Job item:
Take the material below and output exactly the run of lines from the one containing "X63638000Y-122016000D03*" down to the one containing "X63638000Y-132176000D03*", with both included.

Source data:
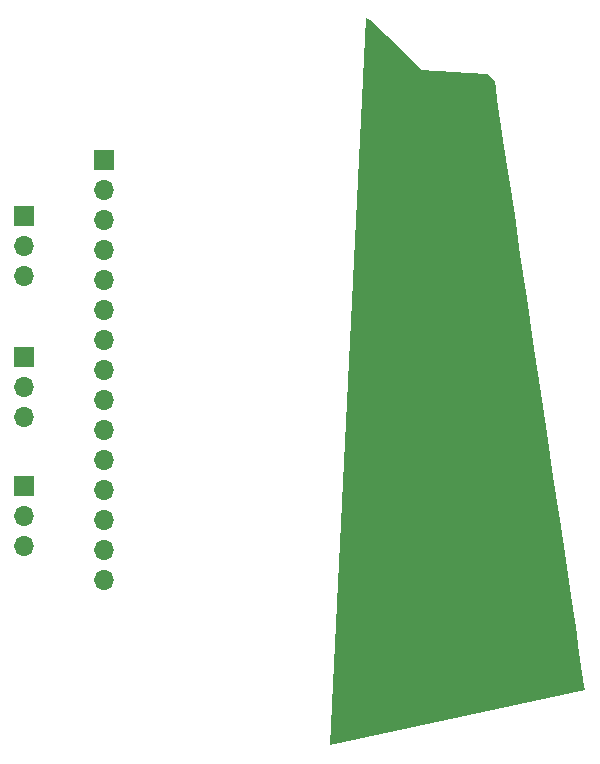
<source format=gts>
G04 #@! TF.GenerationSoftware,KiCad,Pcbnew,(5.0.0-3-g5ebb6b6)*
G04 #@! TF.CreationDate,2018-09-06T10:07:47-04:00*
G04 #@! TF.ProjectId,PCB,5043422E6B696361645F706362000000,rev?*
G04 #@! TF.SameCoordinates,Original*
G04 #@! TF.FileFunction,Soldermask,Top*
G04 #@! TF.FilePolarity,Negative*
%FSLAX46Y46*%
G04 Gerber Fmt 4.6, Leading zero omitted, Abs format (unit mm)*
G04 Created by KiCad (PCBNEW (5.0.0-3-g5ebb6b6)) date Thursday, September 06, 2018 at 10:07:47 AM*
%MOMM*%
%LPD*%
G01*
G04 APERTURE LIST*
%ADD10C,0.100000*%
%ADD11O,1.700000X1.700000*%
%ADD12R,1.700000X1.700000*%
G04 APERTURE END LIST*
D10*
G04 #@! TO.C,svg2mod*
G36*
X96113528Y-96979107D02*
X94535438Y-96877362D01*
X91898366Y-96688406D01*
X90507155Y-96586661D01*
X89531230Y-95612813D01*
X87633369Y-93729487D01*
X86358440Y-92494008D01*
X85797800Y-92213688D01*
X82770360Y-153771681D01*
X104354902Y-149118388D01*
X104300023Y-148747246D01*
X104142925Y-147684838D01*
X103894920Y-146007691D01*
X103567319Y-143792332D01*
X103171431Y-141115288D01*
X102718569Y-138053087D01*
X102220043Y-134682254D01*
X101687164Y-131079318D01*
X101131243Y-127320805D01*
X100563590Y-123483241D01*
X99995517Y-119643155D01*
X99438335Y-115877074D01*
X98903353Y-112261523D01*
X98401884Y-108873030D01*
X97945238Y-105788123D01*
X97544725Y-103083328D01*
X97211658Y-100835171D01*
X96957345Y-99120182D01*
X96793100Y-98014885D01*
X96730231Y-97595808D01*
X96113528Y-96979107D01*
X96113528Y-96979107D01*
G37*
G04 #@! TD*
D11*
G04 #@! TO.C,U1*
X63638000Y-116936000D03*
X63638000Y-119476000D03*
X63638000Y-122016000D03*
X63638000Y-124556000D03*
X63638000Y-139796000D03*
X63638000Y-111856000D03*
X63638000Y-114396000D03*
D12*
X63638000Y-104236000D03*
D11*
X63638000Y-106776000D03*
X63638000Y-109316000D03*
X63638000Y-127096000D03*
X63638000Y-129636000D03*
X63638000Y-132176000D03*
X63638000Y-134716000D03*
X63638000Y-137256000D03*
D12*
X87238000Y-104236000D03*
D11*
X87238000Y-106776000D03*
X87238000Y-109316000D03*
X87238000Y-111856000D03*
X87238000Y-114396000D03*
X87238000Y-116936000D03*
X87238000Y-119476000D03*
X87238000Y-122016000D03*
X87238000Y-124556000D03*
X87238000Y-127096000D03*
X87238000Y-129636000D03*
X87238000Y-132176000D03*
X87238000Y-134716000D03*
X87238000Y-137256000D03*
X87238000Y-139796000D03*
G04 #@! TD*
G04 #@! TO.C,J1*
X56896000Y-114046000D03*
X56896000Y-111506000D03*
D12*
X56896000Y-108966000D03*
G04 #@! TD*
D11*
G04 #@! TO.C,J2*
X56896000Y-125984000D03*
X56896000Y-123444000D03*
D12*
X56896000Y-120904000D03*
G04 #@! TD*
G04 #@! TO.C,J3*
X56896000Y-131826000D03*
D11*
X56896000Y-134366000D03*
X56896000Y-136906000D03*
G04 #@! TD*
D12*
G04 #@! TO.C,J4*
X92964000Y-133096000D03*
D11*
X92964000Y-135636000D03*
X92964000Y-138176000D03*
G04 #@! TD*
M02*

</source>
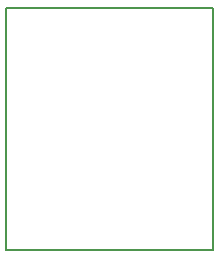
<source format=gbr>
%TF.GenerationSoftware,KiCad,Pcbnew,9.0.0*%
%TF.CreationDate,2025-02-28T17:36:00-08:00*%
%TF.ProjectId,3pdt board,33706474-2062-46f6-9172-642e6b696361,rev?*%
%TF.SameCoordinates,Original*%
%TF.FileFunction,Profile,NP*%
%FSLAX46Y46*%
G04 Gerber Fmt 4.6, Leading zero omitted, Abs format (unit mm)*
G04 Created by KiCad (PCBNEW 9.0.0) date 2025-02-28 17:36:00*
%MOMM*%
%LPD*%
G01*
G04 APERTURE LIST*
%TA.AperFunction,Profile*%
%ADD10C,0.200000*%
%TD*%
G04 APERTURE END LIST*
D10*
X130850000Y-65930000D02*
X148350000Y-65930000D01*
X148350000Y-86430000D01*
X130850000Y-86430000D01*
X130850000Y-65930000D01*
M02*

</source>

Task result:
X63638000Y-122016000D03*
X63638000Y-124556000D03*
X63638000Y-139796000D03*
X63638000Y-111856000D03*
X63638000Y-114396000D03*
D12*
X63638000Y-104236000D03*
D11*
X63638000Y-106776000D03*
X63638000Y-109316000D03*
X63638000Y-127096000D03*
X63638000Y-129636000D03*
X63638000Y-132176000D03*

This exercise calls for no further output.